_Task brief:_ List each line of the data that holds the word "Silkscreen".

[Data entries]
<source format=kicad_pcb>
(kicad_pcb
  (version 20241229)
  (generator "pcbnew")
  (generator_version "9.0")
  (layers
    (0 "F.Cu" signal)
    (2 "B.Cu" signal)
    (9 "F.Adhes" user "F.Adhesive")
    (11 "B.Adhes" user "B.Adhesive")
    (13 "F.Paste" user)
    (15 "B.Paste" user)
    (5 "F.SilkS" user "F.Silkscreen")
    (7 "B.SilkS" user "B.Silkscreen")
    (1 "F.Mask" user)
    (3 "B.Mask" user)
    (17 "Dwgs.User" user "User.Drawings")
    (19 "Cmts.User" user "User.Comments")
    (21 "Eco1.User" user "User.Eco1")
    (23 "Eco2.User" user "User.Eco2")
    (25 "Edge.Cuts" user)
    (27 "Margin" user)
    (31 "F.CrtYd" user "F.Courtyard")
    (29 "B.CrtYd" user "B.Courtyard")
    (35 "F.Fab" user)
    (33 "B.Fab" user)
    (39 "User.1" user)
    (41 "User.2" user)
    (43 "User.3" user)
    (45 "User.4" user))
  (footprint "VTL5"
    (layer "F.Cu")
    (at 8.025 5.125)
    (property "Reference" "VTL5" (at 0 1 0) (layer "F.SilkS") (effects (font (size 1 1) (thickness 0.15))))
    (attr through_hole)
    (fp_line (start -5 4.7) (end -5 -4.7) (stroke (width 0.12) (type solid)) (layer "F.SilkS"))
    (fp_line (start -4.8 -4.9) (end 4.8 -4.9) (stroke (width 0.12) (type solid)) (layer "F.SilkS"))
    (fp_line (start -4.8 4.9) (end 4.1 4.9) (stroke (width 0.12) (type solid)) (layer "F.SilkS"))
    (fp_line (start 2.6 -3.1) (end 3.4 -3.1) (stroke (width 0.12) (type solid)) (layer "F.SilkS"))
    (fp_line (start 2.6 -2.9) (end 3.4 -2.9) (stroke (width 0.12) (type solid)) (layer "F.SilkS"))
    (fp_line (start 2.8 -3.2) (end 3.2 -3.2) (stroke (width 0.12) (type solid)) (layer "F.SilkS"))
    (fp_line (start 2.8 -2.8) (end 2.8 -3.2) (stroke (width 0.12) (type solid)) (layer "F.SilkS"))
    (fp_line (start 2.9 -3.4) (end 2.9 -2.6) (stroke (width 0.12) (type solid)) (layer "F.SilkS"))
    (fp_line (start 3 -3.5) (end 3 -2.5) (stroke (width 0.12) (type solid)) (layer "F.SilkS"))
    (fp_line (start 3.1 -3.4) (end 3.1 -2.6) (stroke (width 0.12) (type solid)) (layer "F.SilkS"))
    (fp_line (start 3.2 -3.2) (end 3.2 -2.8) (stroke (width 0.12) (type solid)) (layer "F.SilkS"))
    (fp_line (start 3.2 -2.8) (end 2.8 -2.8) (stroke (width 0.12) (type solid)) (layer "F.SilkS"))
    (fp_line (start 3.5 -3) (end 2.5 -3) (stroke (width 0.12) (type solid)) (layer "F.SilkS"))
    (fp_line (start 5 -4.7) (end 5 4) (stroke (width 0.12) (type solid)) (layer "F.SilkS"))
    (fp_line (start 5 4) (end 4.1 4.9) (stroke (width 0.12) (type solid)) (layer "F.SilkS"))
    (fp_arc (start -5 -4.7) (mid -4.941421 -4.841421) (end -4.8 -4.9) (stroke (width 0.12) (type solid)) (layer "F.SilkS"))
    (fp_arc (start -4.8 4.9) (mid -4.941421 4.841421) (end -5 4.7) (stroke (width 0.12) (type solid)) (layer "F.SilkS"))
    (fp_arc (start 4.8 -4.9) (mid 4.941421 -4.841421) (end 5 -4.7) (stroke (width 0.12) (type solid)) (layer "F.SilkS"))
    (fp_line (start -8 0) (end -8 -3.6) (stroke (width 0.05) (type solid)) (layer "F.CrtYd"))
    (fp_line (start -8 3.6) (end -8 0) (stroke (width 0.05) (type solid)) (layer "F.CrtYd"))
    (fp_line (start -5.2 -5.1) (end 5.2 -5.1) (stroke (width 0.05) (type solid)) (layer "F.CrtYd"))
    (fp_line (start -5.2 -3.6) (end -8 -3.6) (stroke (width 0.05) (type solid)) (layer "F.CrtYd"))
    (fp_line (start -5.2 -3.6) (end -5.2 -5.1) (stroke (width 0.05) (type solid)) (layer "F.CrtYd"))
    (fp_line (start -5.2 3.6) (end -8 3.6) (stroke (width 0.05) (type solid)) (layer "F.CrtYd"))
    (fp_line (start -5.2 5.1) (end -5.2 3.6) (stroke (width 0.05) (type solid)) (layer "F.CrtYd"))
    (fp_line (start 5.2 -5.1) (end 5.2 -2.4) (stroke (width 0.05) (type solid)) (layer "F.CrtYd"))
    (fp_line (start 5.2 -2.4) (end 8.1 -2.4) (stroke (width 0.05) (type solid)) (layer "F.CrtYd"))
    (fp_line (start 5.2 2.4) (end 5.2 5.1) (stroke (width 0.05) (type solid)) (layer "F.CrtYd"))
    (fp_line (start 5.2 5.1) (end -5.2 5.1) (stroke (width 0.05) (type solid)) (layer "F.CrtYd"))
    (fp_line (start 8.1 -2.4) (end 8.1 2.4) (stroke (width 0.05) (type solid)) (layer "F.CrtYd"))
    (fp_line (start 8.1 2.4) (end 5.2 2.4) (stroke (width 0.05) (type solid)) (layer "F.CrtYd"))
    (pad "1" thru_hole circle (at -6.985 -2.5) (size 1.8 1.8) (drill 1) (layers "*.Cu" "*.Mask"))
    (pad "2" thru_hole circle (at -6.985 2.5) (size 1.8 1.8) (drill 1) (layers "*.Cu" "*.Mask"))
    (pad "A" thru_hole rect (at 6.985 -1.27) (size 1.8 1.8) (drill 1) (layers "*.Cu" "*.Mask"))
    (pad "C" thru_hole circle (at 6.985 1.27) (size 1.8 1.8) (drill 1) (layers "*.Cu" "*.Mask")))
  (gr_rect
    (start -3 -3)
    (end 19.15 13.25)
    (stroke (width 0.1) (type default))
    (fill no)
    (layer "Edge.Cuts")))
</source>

_Solved exercise:_
    (5 "F.SilkS" user "F.Silkscreen")
    (7 "B.SilkS" user "B.Silkscreen")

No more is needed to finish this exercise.